A novel inducible von Willebrand Factor Cre recombinase mouse strain to study microvascular endothelial cell-specific biological processes in vivo

Dinesh Yadav; Jeremy A Conner; Yimin Wang; Thomas L Saunders; Eroboghene E Ubogu

doi:10.1016/j.vph.2024.107369

A novel inducible von Willebrand Factor Cre recombinase mouse strain to study microvascular endothelial cell-specific biological processes in vivo

Vascul Pharmacol. 2024 Mar 29:155:107369. doi: 10.1016/j.vph.2024.107369. Online ahead of print.

Authors

Dinesh Yadav¹, Jeremy A Conner¹, Yimin Wang¹, Thomas L Saunders², Eroboghene E Ubogu³

Affiliations

¹ Neuromuscular Immunopathology Research Laboratory, Division of Neuromuscular Disease, Department of Neurology, University of Alabama at Birmingham, Birmingham, AL, USA.
² Transgenic Animal Model Core, University of Michigan, Ann Arbor, MI, USA.
³ Neuromuscular Immunopathology Research Laboratory, Division of Neuromuscular Disease, Department of Neurology, University of Alabama at Birmingham, Birmingham, AL, USA. Electronic address: ubogu@uab.edu.

PMID: 38554988
DOI: 10.1016/j.vph.2024.107369

Abstract

Mouse models are invaluable to understanding fundamental mechanisms in vascular biology during development, in health and different disease states. Several constitutive or inducible models that selectively knockout or knock in genes in vascular endothelial cells exist; however, functional and phenotypic differences exist between microvascular and macrovascular endothelial cells in different organs. In order to study microvascular endothelial cell-specific biological processes, we developed a Tamoxifen-inducible von Willebrand Factor (vWF) Cre recombinase mouse in the SJL background. The transgene consists of the human vWF promoter with the microvascular endothelial cell-selective 734 base pair sequence to drive Cre recombinase fused to a mutant estrogen ligand-binding domain [ERT2] that requires Tamoxifen for activity (CreERT2) followed by a polyadenylation (polyA) signal. We initially observed Tamoxifen-inducible restricted bone marrow megakaryocyte and sciatic nerve microvascular endothelial cell Cre recombinase expression in offspring of a mixed strain hemizygous C57BL/6-SJL founder mouse bred with mT/mG mice, with >90% bone marrow megakaryocyte expression efficiency. Founder mouse offspring were backcrossed to the SJL background by speed congenics, and intercrossed for >10 generations to develop hemizygous Tamoxifen-inducible vWF Cre recombinase (vWF-iCre/+) SJL mice with stable transgene insertion in chromosome 1. Microvascular endothelial cell-specific Cre recombinase expression occurred in the sciatic nerves, brains, spleens, kidneys and gastrocnemius muscles of adult vWF-iCre/+ SJL mice bred with Ai14 mice, with retained low level bone marrow and splenic megakaryocyte expression. This novel mouse strain would support hypothesis-driven mechanistic studies to decipher the role(s) of specific genes transcribed by microvascular endothelial cells during development, as well as in physiologic and pathophysiologic states in an organ- and time-dependent manner.

Data under study —
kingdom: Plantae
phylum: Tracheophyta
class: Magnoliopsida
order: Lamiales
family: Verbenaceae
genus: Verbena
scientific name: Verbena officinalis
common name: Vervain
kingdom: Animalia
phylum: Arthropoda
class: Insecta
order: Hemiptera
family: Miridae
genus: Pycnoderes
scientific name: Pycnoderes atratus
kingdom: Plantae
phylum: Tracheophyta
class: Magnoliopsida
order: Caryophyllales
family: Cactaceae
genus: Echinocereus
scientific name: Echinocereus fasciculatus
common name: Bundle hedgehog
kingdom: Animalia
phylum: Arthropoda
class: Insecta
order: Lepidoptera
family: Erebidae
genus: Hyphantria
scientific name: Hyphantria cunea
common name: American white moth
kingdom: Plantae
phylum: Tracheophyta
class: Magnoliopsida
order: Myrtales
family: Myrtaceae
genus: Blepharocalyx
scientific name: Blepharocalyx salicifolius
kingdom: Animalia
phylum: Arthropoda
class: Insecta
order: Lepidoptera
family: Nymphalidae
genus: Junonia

Work task A —
Answer these from the abstract:
(i) In which mouse background was the Tamoxifen-inducible vWF Cre recombinase mouse developed?
(ii) On which chromosome is the transgene stably inserted?
(iii) What bone marrow megakaryocyte expression efficiency was observed in the offspring of the mixed strain founder mouse?
Work task B —
Write out the abstract between "¹ Neuromuscular Immunopathology" and "Electronic address: ubogu@uab.edu.", inclusive.
Use only the abstract to answer, not the items.

Response box A —
(i) The SJL background.
(ii) Chromosome 1.
(iii) Greater than 90%.

Response box B —
¹ Neuromuscular Immunopathology Research Laboratory, Division of Neuromuscular Disease, Department of Neurology, University of Alabama at Birmingham, Birmingham, AL, USA.
² Transgenic Animal Model Core, University of Michigan, Ann Arbor, MI, USA.
³ Neuromuscular Immunopathology Research Laboratory, Division of Neuromuscular Disease, Department of Neurology, University of Alabama at Birmingham, Birmingham, AL, USA. Electronic address: ubogu@uab.edu.